Johnston has been with the department for 17 years. For the first nine she came up through the ranks as a caseworker, intake worker and supervisor. Her hands-on experience has given her the inside track in problem-solving between the department and the community, and also makes her a valuable liaison with community low-income advocate groups.

"I work with all the boards like the Community Action Program, Utahns Against Hunger and I think they're imperative for keeping us on our toes. What was it Walter Lippman said? `Everybody has to have the indispensable opposition?' Utah Issues, in particular, has a lot of credibility.

"The department has never been opposed to involving the community," Johnston said. "On the other hand, Norm (Angus, director of the department) is responsible when the chips are down. After he's listened to community input, he has to make the final decisions."

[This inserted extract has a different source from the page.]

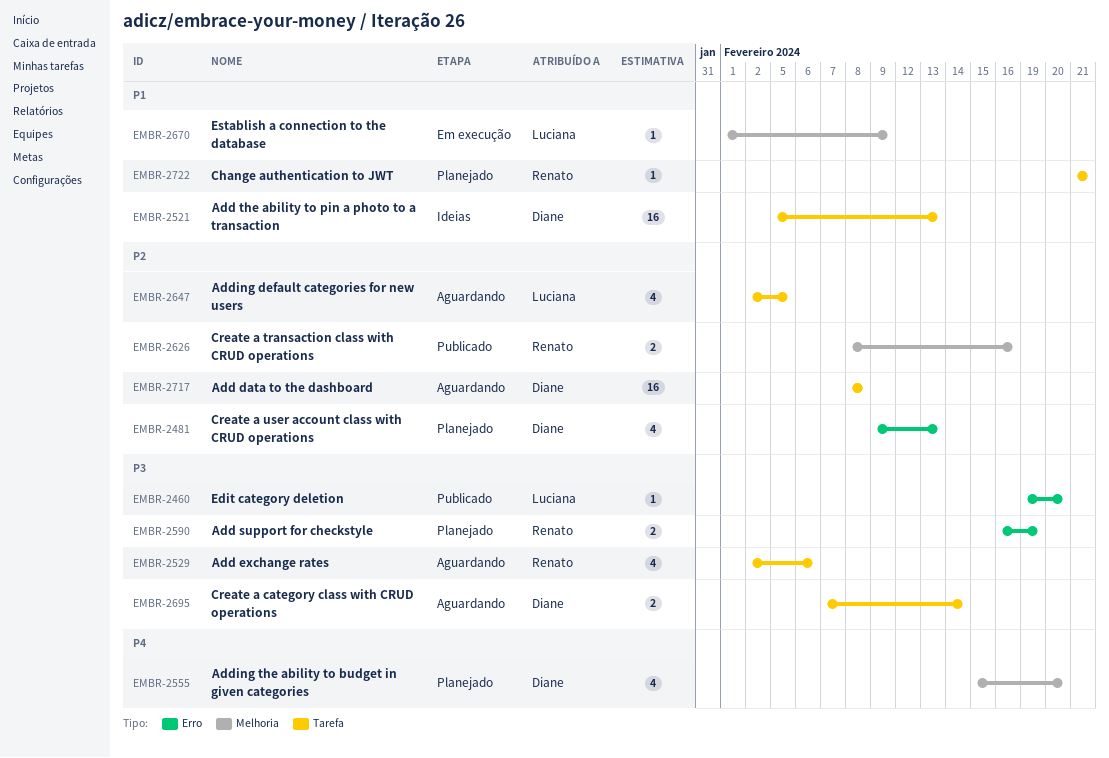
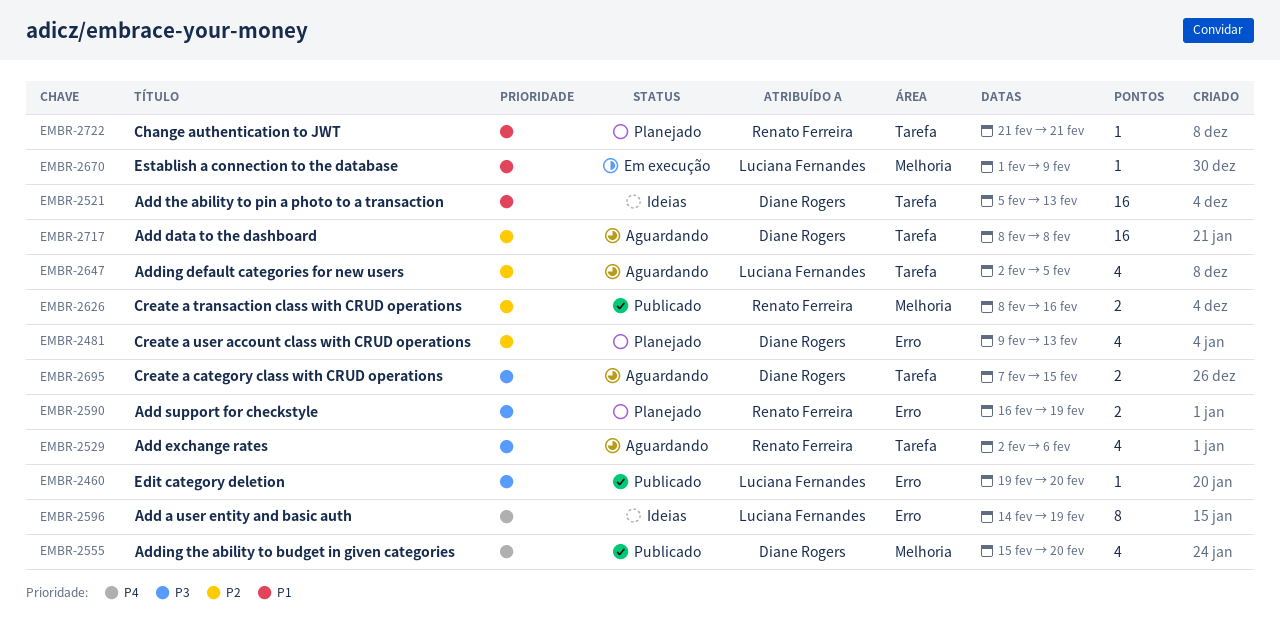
EMBR-2555, status: Planejado -> Publicado
EMBR-2596: none -> present
EMBR-2695, due: Feb 14 -> Feb 15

She said the most difficult part of her job is knowing who to contact with a problem. "I want to avoid the smoke blowers," she said. "I don't care that people make mistakes. But I need to work with people who will help me fix things without being defensive."

Many clients turn to her for help with problems caused because they didn't follow through on things and are now facing the consequences. Other times, they call because they didn't receive notification of changes. "When you live in poverty, you move a lot," she said. "Sometimes the mail doesn't catch up with them." Other people call when policies change.

Johnston works with all of them. If an explanation will solve the problem, great. If not, she'll go the extra step.